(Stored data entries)
==*==
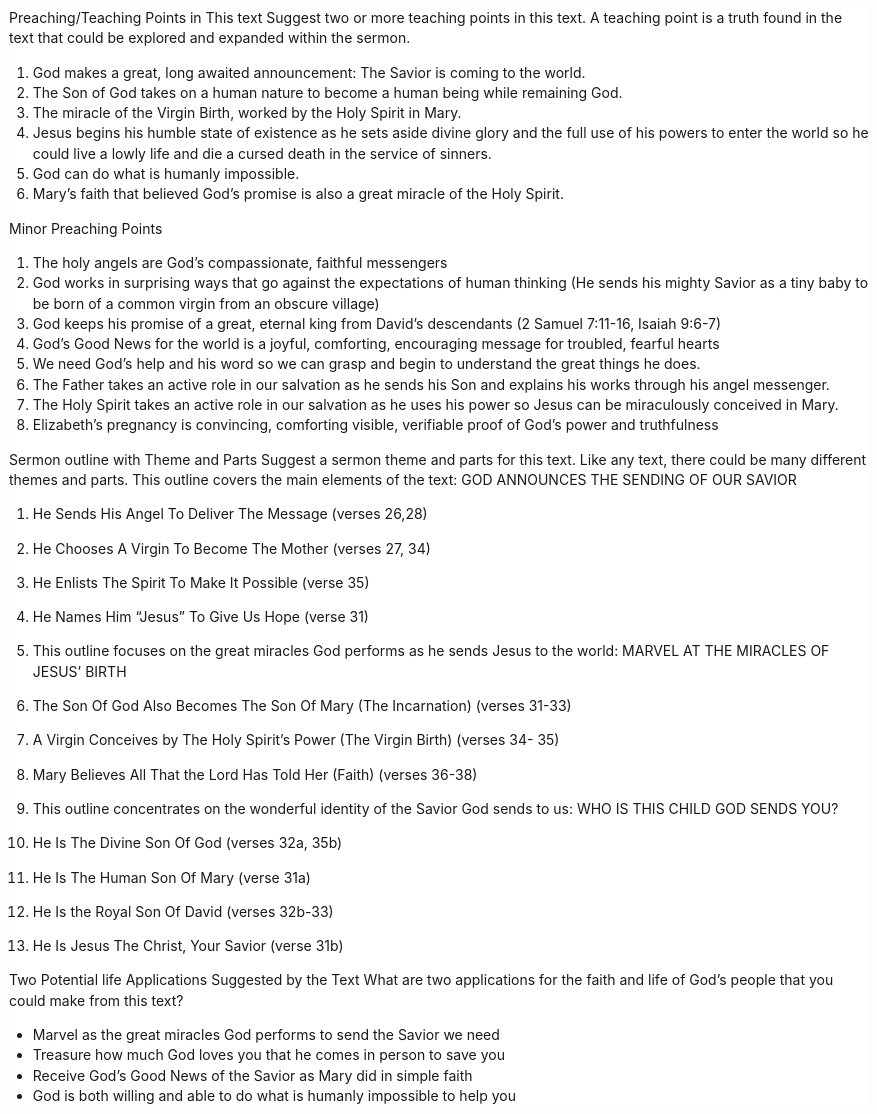 
Preaching/Teaching Points in This text
Suggest two or more teaching points in this text. A teaching point is a truth found in the text that could be explored and expanded within the sermon. 
1.	God makes a great, long awaited announcement: The Savior is coming to the world. 
2.	The Son of God takes on a human nature to become a human being while remaining God.
3.	The miracle of the Virgin Birth, worked by the Holy Spirit in Mary. 
4.	Jesus begins his humble state of existence as he sets aside divine glory and the full use of his powers to enter the world so he could live a lowly life and die a cursed death in the service of sinners.
5.	God can do what is humanly impossible.
6.	Mary’s faith that believed God’s promise is also a great miracle of the Holy Spirit.

Minor Preaching Points
1.	The holy angels are God’s compassionate, faithful messengers
2.	God works in surprising ways that go against the expectations of human thinking (He sends his mighty Savior as a tiny baby to be born of a common virgin from an obscure village)
3.	God keeps his promise of a great, eternal king from David’s descendants (2 Samuel 7:11-16, Isaiah 9:6-7)
4.	God’s Good News for the world is a joyful, comforting, encouraging message for troubled, fearful hearts
5.	We need God’s help and his word so we can grasp and begin to understand the great things he does.
6.	The Father takes an active role in our salvation as he sends his Son and explains his works through his angel messenger.
7.	The Holy Spirit takes an active role in our salvation as he uses his power so Jesus can be miraculously conceived in Mary.
8.	Elizabeth’s pregnancy is convincing, comforting visible, verifiable proof of God’s power and truthfulness


Sermon outline with Theme and Parts
Suggest a sermon theme and parts for this text. 
Like any text, there could be many different themes and parts. 
This outline covers the main elements of the text:
    GOD ANNOUNCES THE SENDING OF OUR SAVIOR
1.	He Sends His Angel To Deliver The Message  (verses 26,28)
2.	He Chooses A Virgin To Become The Mother (verses 27, 34)
3.	He Enlists The Spirit To Make It Possible (verse 35)
4.	He Names Him “Jesus” To Give Us Hope (verse 31)

2. This outline focuses on the great miracles God performs as he sends Jesus to the world:
    MARVEL AT THE MIRACLES OF JESUS’ BIRTH
1.	The Son Of God Also Becomes The Son Of Mary (The Incarnation) (verses 31-33)
2.	A Virgin Conceives by The Holy Spirit’s Power (The Virgin Birth) (verses 34- 35)
3.	Mary Believes All That the Lord Has Told Her (Faith) (verses 36-38)
4. This outline concentrates on the wonderful identity of the Savior God sends to us:
    WHO IS THIS CHILD GOD SENDS YOU?      
1.	He Is The Divine Son Of God (verses 32a, 35b)
2.	He Is The Human Son Of Mary (verse 31a)
3.	He Is the Royal Son Of David (verses 32b-33)
4.	He Is Jesus The Christ, Your Savior (verse 31b)

Two Potential life Applications Suggested by the Text 
What are two applications for the faith and life of God’s people that you could make from this text?
-	Marvel as the great miracles God performs to send the Savior we need
-	Treasure how much God loves you that he comes in person to save you
-	Receive God’s Good News of the Savior as Mary did in simple faith
-	God is both willing and able to do what is humanly impossible to help you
==*==
--- AIM OF THE EXERCISE ---
Retype, exactly and in full, the lines above from the one containing "conceived in Mary." through the one containing "Suggest a sermon".

--- ANSWER FOR THE TASK ---
7.	The Holy Spirit takes an active role in our salvation as he uses his power so Jesus can be miraculously conceived in Mary.
8.	Elizabeth’s pregnancy is convincing, comforting visible, verifiable proof of God’s power and truthfulness


Sermon outline with Theme and Parts
Suggest a sermon theme and parts for this text. 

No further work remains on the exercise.